Editorial

Was einmal gepostet …

Anne-Sophie Zbinden

Anne-Sophie Zbinden, Chefredaktorin

Es sind verstörende Bilder, die uns fast in Echtzeit nach dem grausamen Angriff der Hamas aus Israel und dem Gazastreifen erreichen. Sie zeugen von herzzerreissendem Leid. Gleichzeitig sind wilde Diskussionen dar­über entbrannt, welche Bilder echt sind, welche fake und ob künstliche Intelligenz (KI) sich selbst als solche entlarven kann. Ob echt oder nicht: die Macht der Bilder ist enorm. Bilder berühren unsere Netzhaut, gelangen ins Gehirn, gehen in seinen Windungen eigene Wege und wirken so mehr oder weniger bewusst auf unsere Sicht der Welt ein. Um Bilder jenseits des emotionalen Anklangs zu verstehen, braucht es viel mehr als 1000 Worte. Wer publiziert welche Bilder zu welchem Zweck an welchem Ort? Die über 180jährige Geschichte der Fotografie hat immer wieder gezeigt, dass sich Menschen dieser Macht bedienen und Bilder auch mal zu ihren Zwecken zurechtbiegen, nicht erst im KI-Zeitalter.

Wie beliebig sich Bilder dehnen lassen, zeigt das aktuelle SVP-Parteiprogramm.

UNTERBELICHTET. Auf dieser Bild-Klaviatur spielen die SVP und ihre PR-Leute besonders gut. Plump-plakative Bilder, aus dem Zusammenhang gerissen, mit weit weniger als 1000 Worten zur Erklärung. So geschehen in der letzten SVP-Zwangszusendung vor den eidgenössischen Wahlen. Bewusste Verfälschung und Diffamierung von politischen Gegnerinnen mit Hilfe von künstlicher Intelligenz, abgetan als Witz. So gemacht von SVP-Glarner vs. Grünen-Arslan. Glarner musste das Fake-Video zwar per Gerichtsbeschluss löschen. Doch das Unheil ist angerichtet: was einmal gepostet wurde, kann nicht mehr vollständig zurückgenommen werden.

SCHNELLSCHUSS. Wie beliebig sich Bilder ­dehnen lassen, zeigt das aktuelle SVP-Parteiprogramm. Auf der Titelseite sehen wir eine Familie – Vater, Mutter, zwei Kids –, die armeschwingend ins Abendrot hüpft, in der Ferne sanfte Hügelzüge. Dasselbe Foto verwendet ­ein Anbieter für Hypnosekurse für Paare und Familien. Oder die Zeitung «The Indian Express» für einen Artikel über den ungenügenden Vaterschaftsurlaub. Oder eine Website für RNA-basierte Nahrungsergänzungsmittel. Alle mit der gleichen «Happy Family», wie sie beim Foto-Anbieter genannt wird. Ob es sich dabei um eine Schweizer Familie im Schweizer Hügelland handelt, ist nicht ersichtlich.

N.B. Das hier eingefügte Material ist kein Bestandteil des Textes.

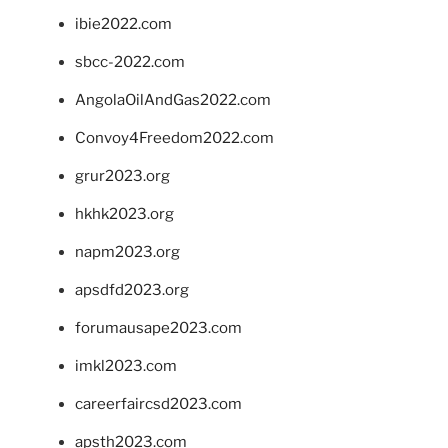
ibie2022.com
sbcc-2022.com
AngolaOilAndGas2022.com
Convoy4Freedom2022.com
grur2023.org
hkhk2023.org
napm2023.org
apsdfd2023.org
forumausape2023.com
imkl2023.com
careerfaircsd2023.com
apsth2023.com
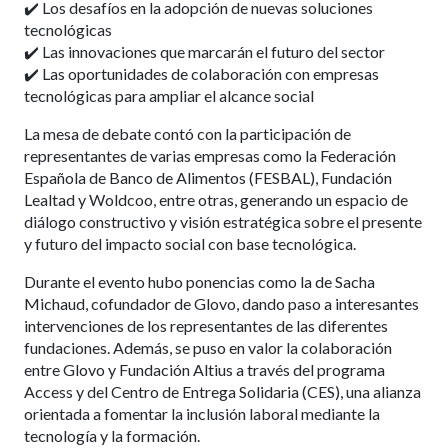
✔️ Los desafíos en la adopción de nuevas soluciones
tecnológicas
✔️ Las innovaciones que marcarán el futuro del sector
✔️ Las oportunidades de colaboración con empresas
tecnológicas para ampliar el alcance social
La mesa de debate contó con la participación de
representantes de varias empresas como la Federación
Española de Banco de Alimentos (FESBAL), Fundación
Lealtad y Woldcoo, entre otras, generando un espacio de
diálogo constructivo y visión estratégica sobre el presente
y futuro del impacto social con base tecnológica.
Durante el evento hubo ponencias como la de Sacha
Michaud, cofundador de Glovo, dando paso a interesantes
intervenciones de los representantes de las diferentes
fundaciones. Además, se puso en valor la colaboración
entre Glovo y Fundación Altius a través del programa
Access y del Centro de Entrega Solidaria (CES), una alianza
orientada a fomentar la inclusión laboral mediante la
tecnología y la formación.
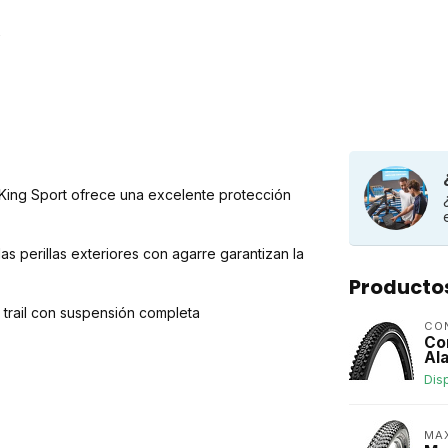
 King Sport ofrece una excelente protección
las perillas exteriores con agarre garantizan la
Producto
e trail con suspensión completa
CO
Co
Al
Dis
MA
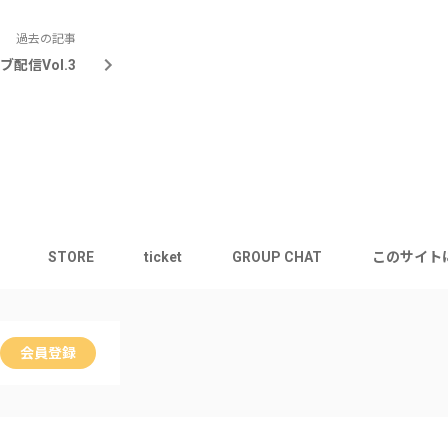
過去の記事
配信Vol.3
STORE
ticket
GROUP CHAT
このサイト
会員登録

GESTOCHEN SCHARF. Ganz eindeutig verorten lassen sich hingegen die Bilder vom Bührer-­Areal in Biel. Es sind (echte) Fotos der wohl einzigen original erhaltenen Saisonnierbaracken der Schweiz. Ein Denkmal der Schande. Bis zu hundert Baubüezer lebten dort auf engstem Raum zusammen, schliefen in ­dürftig geheizten Bretterverschlägen, teilten sich minimale sanitäre Einrichtungen. In den strengen Hausregeln stand, der Arbeitgeber stelle eine «bequeme und hygienische Unterkunft zur Ver­fügung». Dies alles ist dank Alvaro Bizzarris Film «Die Kehrseite der Medaille» bekannt. Er besuchte 1974 seine Landsleute in ihren Unterkünften in Biel. Und geht hart mit der Schweiz ins Gericht. Auf dem Buckel der Saisonniers baue sich die Schweiz ihren Reichtum: «Der Saison­arbeiter belastet in keiner Weise die Infrastruktur des Landes, nimmt niemandem Platz weg. Die Frau gebiert alleine in ihrem Dorf, der Sohn kann seinen Vater nur an Weihnachten sehen. Der Saisonnier organisiert sich nicht, er protestiert nicht, und wenn er es tut, genügt es, ihm die Arbeitsbewilligung nicht zu verlängern.» ­

Das sind starke Bilder mit Kontext, in mehr als 1000 Worten.